Exercise details: Copy out each line of the data that holds the string "assign".

Supplied material:
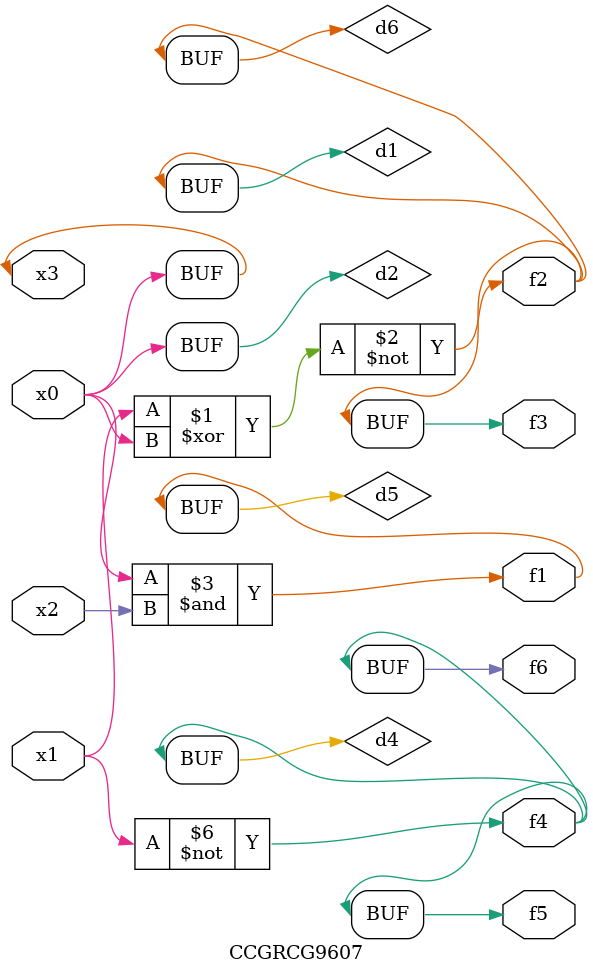
<source format=v>
module CCGRCG9607(
	input x0, x1, x2, x3,
	output f1, f2, f3, f4, f5, f6
);

	wire d1, d2, d3, d4, d5, d6;

	xnor (d1, x1, x3);
	buf (d2, x0, x3);
	nand (d3, x0, x2);
	not (d4, x1);
	nand (d5, d3);
	or (d6, d1);
	assign f1 = d5;
	assign f2 = d6;
	assign f3 = d6;
	assign f4 = d4;
	assign f5 = d4;
	assign f6 = d4;
endmodule

</source>
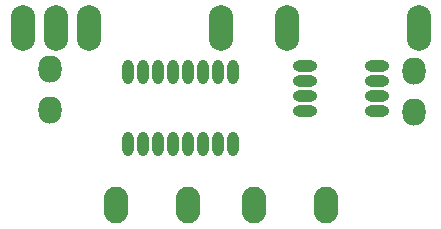
<source format=gts>
G04 #@! TF.GenerationSoftware,KiCad,Pcbnew,6.0.11-2627ca5db0~126~ubuntu20.04.1*
G04 #@! TF.CreationDate,2023-03-27T19:11:57+02:00*
G04 #@! TF.ProjectId,KA12,4b413132-2e6b-4696-9361-645f70636258,rev?*
G04 #@! TF.SameCoordinates,Original*
G04 #@! TF.FileFunction,Soldermask,Top*
G04 #@! TF.FilePolarity,Negative*
%FSLAX46Y46*%
G04 Gerber Fmt 4.6, Leading zero omitted, Abs format (unit mm)*
G04 Created by KiCad (PCBNEW 6.0.11-2627ca5db0~126~ubuntu20.04.1) date 2023-03-27 19:11:57*
%MOMM*%
%LPD*%
G01*
G04 APERTURE LIST*
%ADD10O,2.078000X3.094000*%
%ADD11O,1.951000X2.300000*%
%ADD12O,2.078000X0.935000*%
%ADD13O,2.078000X3.856000*%
%ADD14O,0.935000X2.078000*%
G04 APERTURE END LIST*
D10*
X122936000Y-118618000D03*
X129032000Y-118618000D03*
X117348000Y-118618000D03*
X111252000Y-118618000D03*
D11*
X136525000Y-107238800D03*
X136525000Y-110693200D03*
D12*
X127254000Y-106807000D03*
X127254000Y-108077000D03*
X127254000Y-109347000D03*
X127254000Y-110617000D03*
X133350000Y-110617000D03*
X133350000Y-109347000D03*
X133350000Y-108077000D03*
X133350000Y-106807000D03*
D13*
X103378000Y-103632000D03*
X106172000Y-103632000D03*
X108966000Y-103632000D03*
X120142000Y-103632000D03*
X125730000Y-103632000D03*
X136906000Y-103632000D03*
D11*
X105664000Y-110566200D03*
X105664000Y-107111800D03*
D14*
X121158000Y-107315000D03*
X119888000Y-107315000D03*
X118618000Y-107315000D03*
X117348000Y-107315000D03*
X116078000Y-107315000D03*
X114808000Y-107315000D03*
X113538000Y-107315000D03*
X112268000Y-107315000D03*
X112268000Y-113411000D03*
X113538000Y-113411000D03*
X114808000Y-113411000D03*
X116078000Y-113411000D03*
X117348000Y-113411000D03*
X118618000Y-113411000D03*
X119888000Y-113411000D03*
X121158000Y-113411000D03*
M02*

</source>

Answer box:
	assign f1 = d5;
	assign f2 = d6;
	assign f3 = d6;
	assign f4 = d4;
	assign f5 = d4;
	assign f6 = d4;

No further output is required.